Buttermilk Fried Chicken

Prep Time 5 minutes
Cook Time 15 minutes
Total Time 20 minutes
This classic Buttermilk Fried Chicken recipe features tender, flavorful chicken pieces coated in seasoned flour and fried to golden, crispy perfection using simple pantry ingredients and a quick buttermilk soak.
4 Servings

Ingredients

  • 1 to 2 pounds of chicken pieces wings, drumsticks, thighs, or breasts
  • 1 cup buttermilk
  • 2 cups self-rising or all-purpose flour
  • 1 tablespoon cornstarch
  • 1 tablespoon garlic salt
  • 1 tablespoon ground black pepper
  • 1 tablespoon salt
  • teaspoon paprika
  • ¼ teaspoon cayenne pepper optional, for added heat
  • Canola or peanut oil for frying

Instructions
 

Preheat the Oil:

  1. Heat oil in a deep skillet or fryer to 350°F (175°C). It is essential to maintain this temperature throughout the frying process for optimal results.

Season the Chicken:

  1. In a large bowl, season the chicken pieces with half of the salt, pepper, and garlic salt. Ensure each piece is evenly coated.

Soak in Buttermilk:

  1. Pour the buttermilk over the seasoned chicken.

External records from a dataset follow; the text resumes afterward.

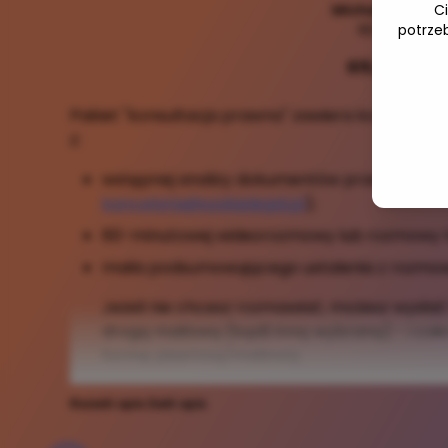
Michał Szałas
C
60 min
potrze
615,00 zł
Pakiet "konsultacja prawna" zawiera komplekso
z:
wstępnej analizy dokumentów przesłanych p
kancelaria@szalaslegal.pl
);
60-minutowej wideorozmowy lub rozmowy te
maila podsumowującego ustalenia z rozmo
Jeżeli nie chcesz rozmawiać, możesz wysła
drogą mailową (bądź inną wybraną) - i cał
formę pisemną/mailową.
Rozwiń opis
Zwiń opis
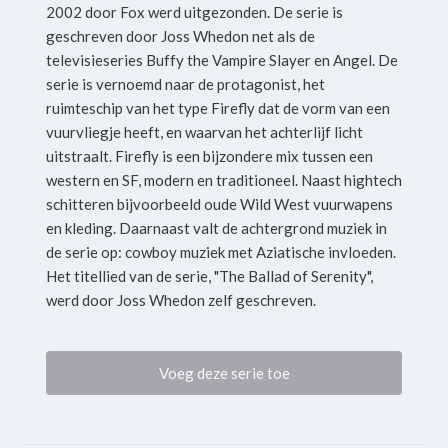
2002 door Fox werd uitgezonden. De serie is
geschreven door Joss Whedon net als de
televisieseries Buffy the Vampire Slayer en Angel. De
serie is vernoemd naar de protagonist, het
ruimteschip van het type Firefly dat de vorm van een
vuurvliegje heeft, en waarvan het achterlijf licht
uitstraalt. Firefly is een bijzondere mix tussen een
western en SF, modern en traditioneel. Naast hightech
schitteren bijvoorbeeld oude Wild West vuurwapens
en kleding. Daarnaast valt de achtergrond muziek in
de serie op: cowboy muziek met Aziatische invloeden.
Het titellied van de serie, "The Ballad of Serenity",
werd door Joss Whedon zelf geschreven.
Voeg deze serie toe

Allow the chicken to soak for approximately 5 minutes while preparing the coating.

Prepare the Flour Coating:

  1. In a large paper bag or mixing bowl, combine the flour, cornstarch, paprika, cayenne (if using), and the remaining salt, pepper, and garlic salt. For an extra crispy coating, incorporate 2 tablespoons of buttermilk into the flour mixture and use your hands to create small clumps.

Coat the Chicken:

  1. Add the soaked chicken pieces to the flour mixture and shake or toss thoroughly to ensure full coverage. Remove the chicken and let rest for 5 minutes to help the coating adhere better.

Fry the Chicken:

  1. Carefully place the chicken pieces into the preheated oil in small batches to avoid overcrowding. Fry for 12 to 16 minutes, turning occasionally, until golden brown and fully cooked (internal temperature should reach 165°F or 74°C).

Drain and Serve:

  1. Remove the fried chicken from the oil and place on a paper towel-lined plate or a wire rack to drain. Serve warm.

Notes

To prepare this recipe gluten-free, substitute the all-purpose or self-rising flour with a gluten-free flour blend suitable for frying. Ensure that the cornstarch and all spices used are certified gluten-free. Maintain the same measurements and procedure as outlined above.